Bu sebeple çok saçma da gelse, mesela canınız hamurdan şekil yapmak istemiş olabilir, “kazık kadar insanım ne ayıp” demeyin, gidin hamuru yoğurup, ondan bir ev yapıp boyayın. Sonra isterseniz çöpe atın. Yeter ki yapın. Birlikte olmak istemeyeceğiniz birine karşı duygularınızı, bir mektup olarak yazın. Sanki hiçbir engel yokmuş gibi. Mektubu yakın veya atın. O insan bunu bilmek zorunda değil.
Özetle yine sembolik ve basit eylemlerle bastırdığınız yönünüze bir kapı açın.

Kaos: Demek ki bürokrasi ve otorite baskısı hat safhaya çıkmış, özgünlüğü ve özgürlüğü kısıtlıyor. Yani sistem, ya gerçekten ya da sizin zihninizde size bir üniforma dayatıyor ve o üniforma artık sıkıyor.
Bu durumda ya fazla otorite yakınında duruyorsunuz demektir ya da fazla kaçıyorsunuz. Fazla yakınındaysanız, kendinize alan yaratın. Bazı şeyleri kuralına göre yapmayın. Bir yemeği, kitaba bakmadan yapmayı deneyin mesela, bir kez olsun otoriteye “hayır” deyin. Muhtemelen kurallarda yazmayan, belki de yasak olan ama güzel bir eylemi, sırf istediğin için gerçekleştirin; kamu malı sayılan bir çiçeğe su verin, bir umumi çöpün çöpünü siz atın. Mutlaka önce toz alıp sonra süpürüyorsanız, bir sefer olsun tersten yapın.

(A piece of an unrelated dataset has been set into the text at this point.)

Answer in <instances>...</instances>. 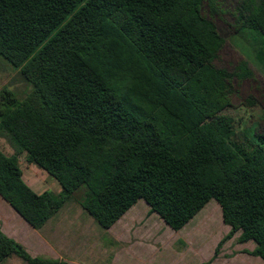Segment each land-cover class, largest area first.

Eğer mevzu otoriteden aşırı kaçmak ise, o zaman neden korktuğunuzu tespit edin. Belki de “İngilizce biliyorum yine de YDS’ye girmek zorunda bırakılıyorum!” diye veryansın ediyorsunuzdur. Bu bürokrasi canınızı sıkıyordur. Her şeyi, doğrudan, izinsiz yapabilmektir derdiniz. Çünkü belki de engelli koşuyu tamamlayamayacağınızı düşünüyorsunuzdur? Üstelik tamamlayabileceğinize de bu kadar net inanırken, belki de olası negatif ihtimalle uğraşmamaktır mesele. O zaman buna odaklanın. Otorite sizi test etmeden, siz kendinizi ufak ufak test edin ve eksiğiniz varsa saptayıp iyileştirin. Bunu bir oyuna çevirmek sizin elinizde. Başarıya bu kadar büyük önem vermeyin, bazen gerçekten her şey oyundadır. Böylece otorite de yeni bir oyunla çıkıp geldiğinde, sizin canınızı sıkamaz.

Toparlamak gerekirse,
Evet, esas huzur Krallıktadır ama yine evet, esas haz da Tortuga Adasındadır. Önemli olan, iki dünyanın birbirini yıkmasına veya bastırmasına müsaade etmeden, ufak ufak adımlarla, ilmek ilmek ikisini birlikte örmektir. Aynı modern ülkeler gibi. Modern ülkeler ne düzensizdir ne de tamamen sıkıcı. Önce ufak ufak adımlarla başlarsınız, zamanla doğal bir düzen oturur kendi dünyanızda. Böylece bastırılmadan ve saplanıp kalmadan, haz ve önlem birlikte yaşanır olur.